During an interview in December with Aquí Catalynya, the award-winning playwright revealed that he had “more material” for future seasons, which could take the form of an anthology series.

“When I saw that I had the opportunity to invent a whole universe of stories – of old people, young people, of all kinds of sexual orientations – I was convinced that yes that I had to do it,” he said.

Naturally, fans are since it’s the end of the line for Alex and Bruno, fans are sharing their sadness at losing yet another LGBTQ+ show.

“I rewatched this so many times,” one fan wrote. “One of the few queer shows with great representation for more than just gay men and nothing traumatising! Actual queer joy! Obvs they must destroy it.”

“I’m really sad about this but at least the first season ended well. Would have loved to see more though,” another added.

“Although it had a good ending, it could have had a second season because there was more story to tell. Oh Netflix! Carlos Cuevas and Miki Esparbé had such chemistry and I will always remember them,” a third added.

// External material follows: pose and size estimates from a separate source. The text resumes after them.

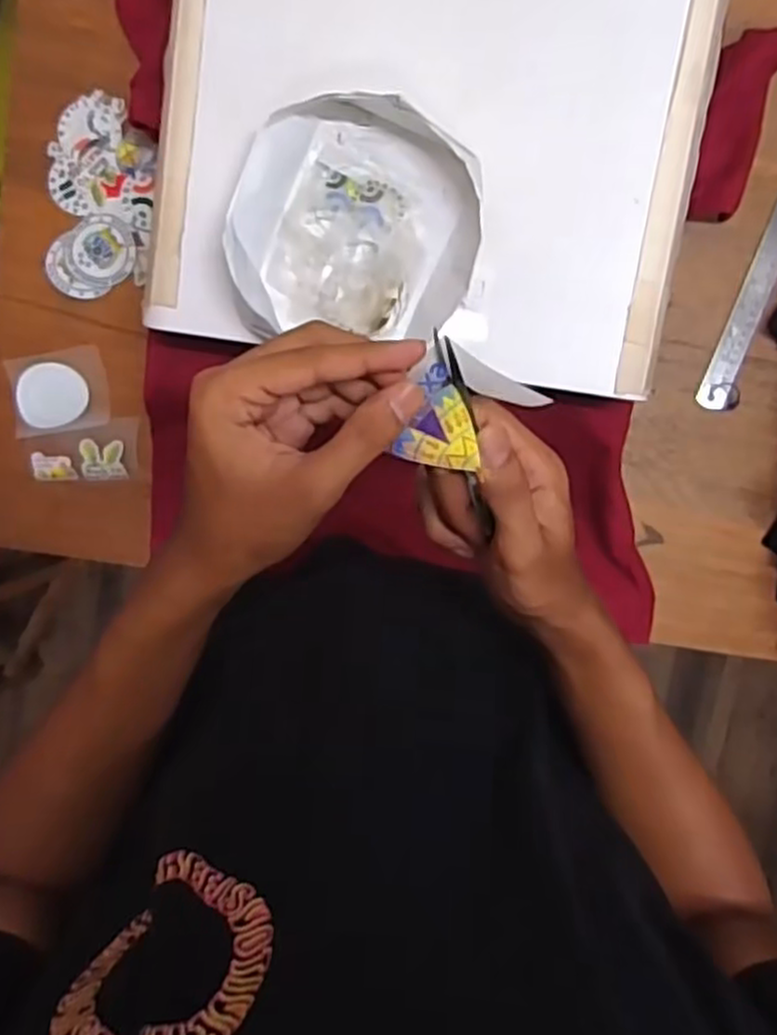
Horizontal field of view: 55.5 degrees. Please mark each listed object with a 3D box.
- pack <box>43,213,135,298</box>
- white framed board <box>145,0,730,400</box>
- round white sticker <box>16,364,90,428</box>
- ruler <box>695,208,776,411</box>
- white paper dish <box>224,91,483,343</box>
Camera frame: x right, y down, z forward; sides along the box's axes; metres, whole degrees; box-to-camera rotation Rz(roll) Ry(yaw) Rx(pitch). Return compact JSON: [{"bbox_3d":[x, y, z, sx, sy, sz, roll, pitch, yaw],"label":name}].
[{"bbox_3d":[-0.287,-0.253,0.713,0.086,0.007,0.066,-38,96,4],"label":"pack"},{"bbox_3d":[0.045,-0.370,0.541,0.396,0.017,0.502,8,97,-2],"label":"white framed board"},{"bbox_3d":[-0.331,-0.120,0.728,0.066,0.004,0.063,4,87,-5],"label":"round white sticker"},{"bbox_3d":[0.377,-0.264,0.724,0.038,0.006,0.323,19,96,8],"label":"ruler"},{"bbox_3d":[-0.022,-0.220,0.540,0.175,0.035,0.163,0,97,-1],"label":"white paper dish"}]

Amidst a rising tide of anti-LGBTQ+ sentiment across the world, Clua also took the opportunity to reiterate the importance of LGBTQ+ representation.

“We are suffering a conservative offensive that wants to reduce and eliminate rights that already exist, and for this reason, it is more necessary than ever to make visible the different realities, identities and orientations,” he concluded.

The first season of Smiley is available to watch now on Netflix.